As we delve deeper into architecture as a field, we start realizing its subjectivity and its vastness. While learning architecture and partaking the education for a minimum of 5 years, we begin getting involved in many of the nitty-gritties, thus encompassing knowledge about a lot of subjects and a plethora of philosophies. We learn and eventually come to accept that design and design solutions would be different for different people and thus would demand a different perspective in addressing it every time. This subjectivity unfortunately has extended into architectural profession as well as career.
This article dives deeper into the dynamics of a fresher’s salary, taking into account 2 very different perspectives, the fresher architect and the principal architect, to ultimately answer the question, Why are architects paid so less?

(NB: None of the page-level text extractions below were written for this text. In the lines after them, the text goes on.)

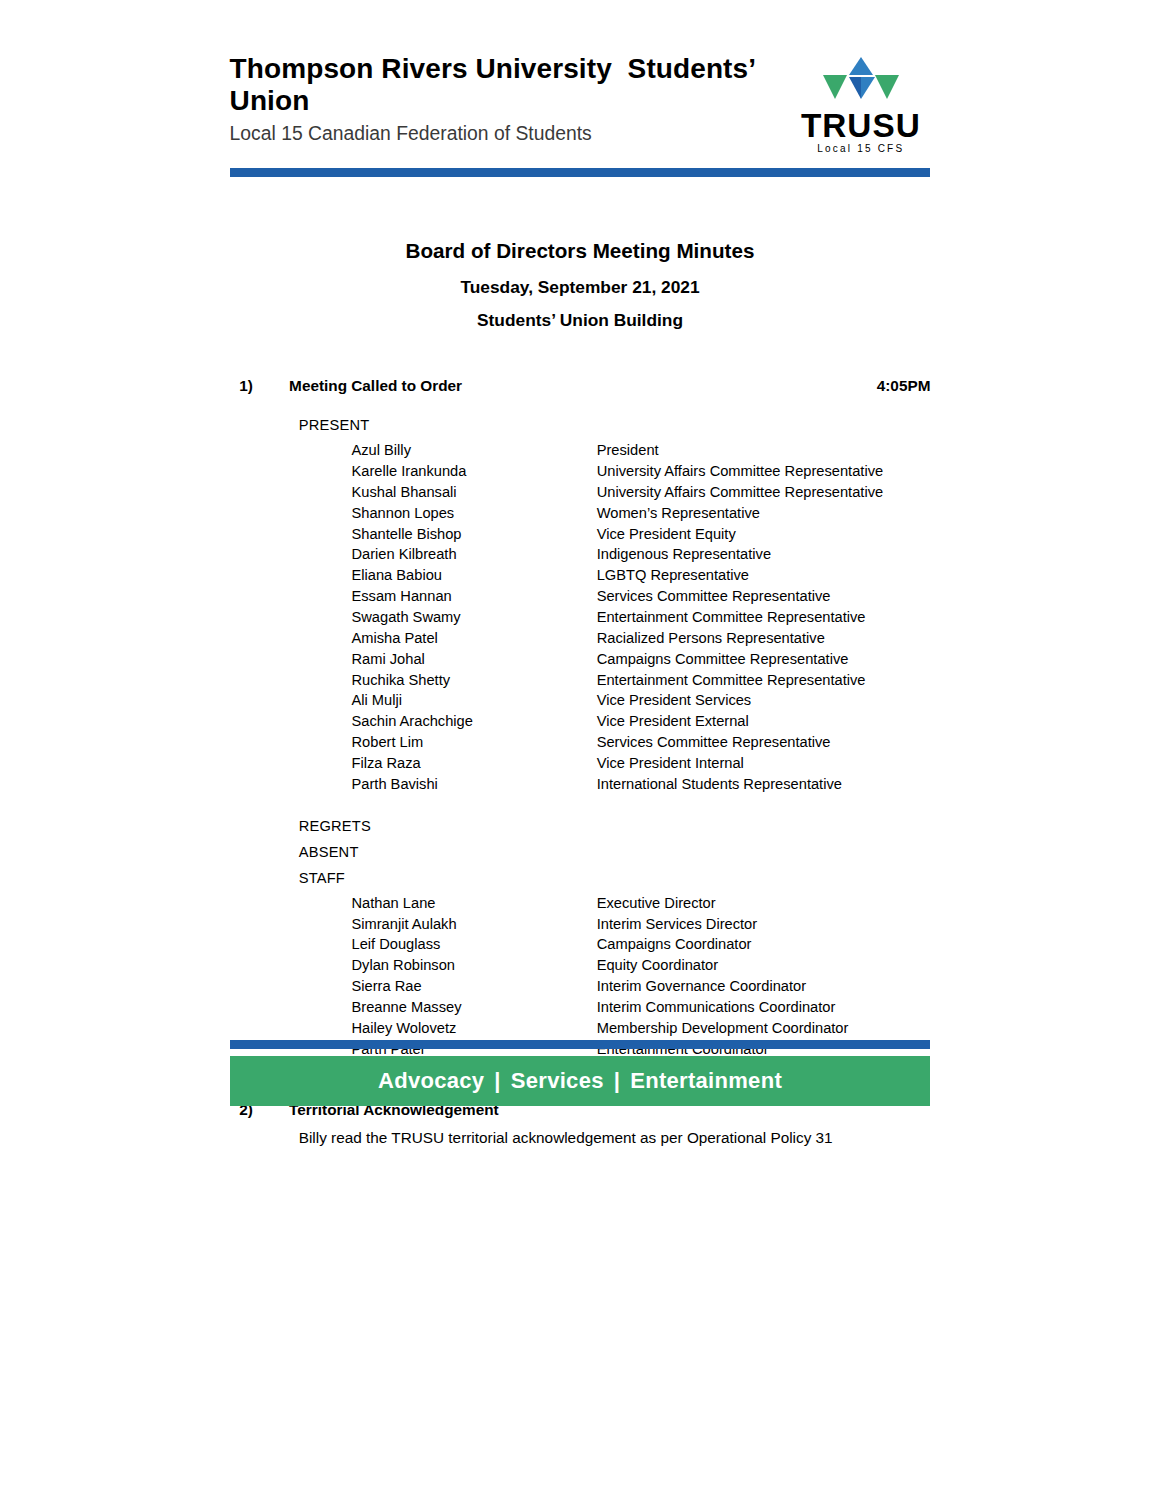Thompson Rivers University Students’ Union
Local 15 Canadian Federation of Students
TRUSU
Local 15 CFS
Board of Directors Meeting Minutes
Tuesday, September 21, 2021
Students’ Union Building
1) Meeting Called to Order 4:05PM
PRESENT
| Azul Billy | President |
| Karelle Irankunda | University Affairs Committee Representative |
| Kushal Bhansali | University Affairs Committee Representative |
| Shannon Lopes | Women’s Representative |
| Shantelle Bishop | Vice President Equity |
| Darien Kilbreath | Indigenous Representative |
| Eliana Babiou | LGBTQ Representative |
| Essam Hannan | Services Committee Representative |
| Swagath Swamy | Entertainment Committee Representative |
| Amisha Patel | Racialized Persons Representative |
| Rami Johal | Campaigns Committee Representative |
| Ruchika Shetty | Entertainment Committee Representative |
| Ali Mulji | Vice President Services |
| Sachin Arachchige | Vice President External |
| Robert Lim | Services Committee Representative |
| Filza Raza | Vice President Internal |
| Parth Bavishi | International Students Representative |
REGRETS
ABSENT
STAFF
| Nathan Lane | Executive Director |
| Simranjit Aulakh | Interim Services Director |
| Leif Douglass | Campaigns Coordinator |
| Dylan Robinson | Equity Coordinator |
| Sierra Rae | Interim Governance Coordinator |
| Breanne Massey | Interim Communications Coordinator |
| Hailey Wolovetz | Membership Development Coordinator |
| Parth Patel | Entertainment Coordinator |
2) Territorial Acknowledgement
Billy read the TRUSU territorial acknowledgement as per Operational Policy 31
Advocacy|Services|Entertainment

Elaborating the point about subjectivity, I would like to point out that there are a few flaws in the architectural education that leads to a certain indecisiveness while choosing a career path after completing 5 years of graduation study. Because of its vastness, the educational pattern is successful enough to convey and touch upon the basics of every field that falls under the architectural umbrella but fails to convey or hone a student according to his/her interests and giving an insight of what line the student could take after graduation. The education as much as it opens up avenues towards understanding varied perspectives and design related awareness, fails in conveying about opportunities that lay ahead. Though teachers and professors try their best in informing their students about the avenues that can be pursued, but not being in the syllabus, thus, becomes a bit haywire and students cannot just rely on the experiences shared by their mentors but need a specific source to get this information.
This leads to a very unfair way of letting students do their internship as well as freshers who have just completed their education to go and work in firms that they do not have any idea about. Not having enough knowledge about the ways in which architectural and design firms work, not understanding their own true potential and where their interests lie, students don’t realize what is good for them and what is not. Thus, they end up going to firms that might not be paying more, might not be working according to their interest field and eventually end up interning or working as mere necessity. This loop continues till at least 3-4 years until they realize what has been going on in the surrounding market, what their peers are doing, what the current global trends are, what are the ways in which a standard architectural firm works and eventually to boil down towards quitting one’s job and setting up an independent practice. All this takes up a good whopping 10 years of one’s life. With so much of time and money investment in education, and gaining peanuts for a salary, the dilemma of why I am getting paid so less continues to become serious day by day.
Now, if we look at all this from an architectural firm’s or owner’s point of view, the entire ball game hits a complete spiral. With so many workers, right from the Principal Architect at the apex to the contractors, Junior architects to the admin department and the HR department, to the different agencies and ultimately the workers on site, a firm houses many people in the loop. Not to mention, the support system and the services required to maintain the work to go on smoothly. For all these purposes, the payment has to come from the client and has to be divided as per the hierarchy of the jobs. Bigger the firm, more the people working, bigger the client and more is the money involved. And vice versa. This becomes a huge concern which gives rise to disparity in terms of payments to interns and freshers. Since there are no definite universal guidelines in charging the clients and neither are there any standard guidelines for payments to different people working in a firm, every firm comes up with an individual set of standard payment methodology and adopts it for smooth functioning of operations. To a very large extent, this method directly gets influenced by the economic flow from the clientele. Since universal adherence doesn’t exist, each firm makes and follows its own set of rules and thus, the newer generation also adapts to the same kind of thought process.
It’s very easy to rope in students and freshers to work for minimum salary or no salary, with a promise that they would be learning lot of techniques and getting exposure to the real architectural world where money and resources are at stake. The glamour of the existing world that had been painted before, slowly wears out while working at firms who pay very less or nothing. And comparing it to the IT professionals and their peers earning huge salary packages further adds to the anxiety of the newbies, thus making them question their decision of pursuing architecture in the first place.
So, the first thing that needs to be addressed is the set of guidelines to the firms denoting a certain salary to various people who work. The payments could be in terms of their seniority and ultimately boiling down to the interns who are looking forward to a bright future lying in front of them. A certain pay-scale would help them to understand the value as well as take up a responsibility more efficiently. Along with the pay-scale, it is also necessary to form a certain set of guidelines for allocation of various jobs to a range of people, thus, ensuring a good balance between teamwork and maximum output from every person who works under the team. Usually, this pattern is very much in practice in some of the western countries, which helps them to get things done in a more efficient way and every expertise gets the benefit of standing separate and tall. With certain strict demarcations and channeling this expertise, a sense of responsibility and liability stems up and eventually all the people working towards building a site together end up respecting each and everyone’s efforts and work.
To conclude, I would like to mention that. Architectural profession is a slow one as compared to most others, and it takes time for an individual to build up to a certain level and establish a strong foothold. But addressing the loopholes mentioned above, we, the same architectural fraternity, can try to make a difference and create an awareness about this disparity and the number of difficulties that stem up, thus ensuring to build a healthy co-working environment as well as boost as well as retain the enthusiasm of the youngsters that join this profession with a positive outlook.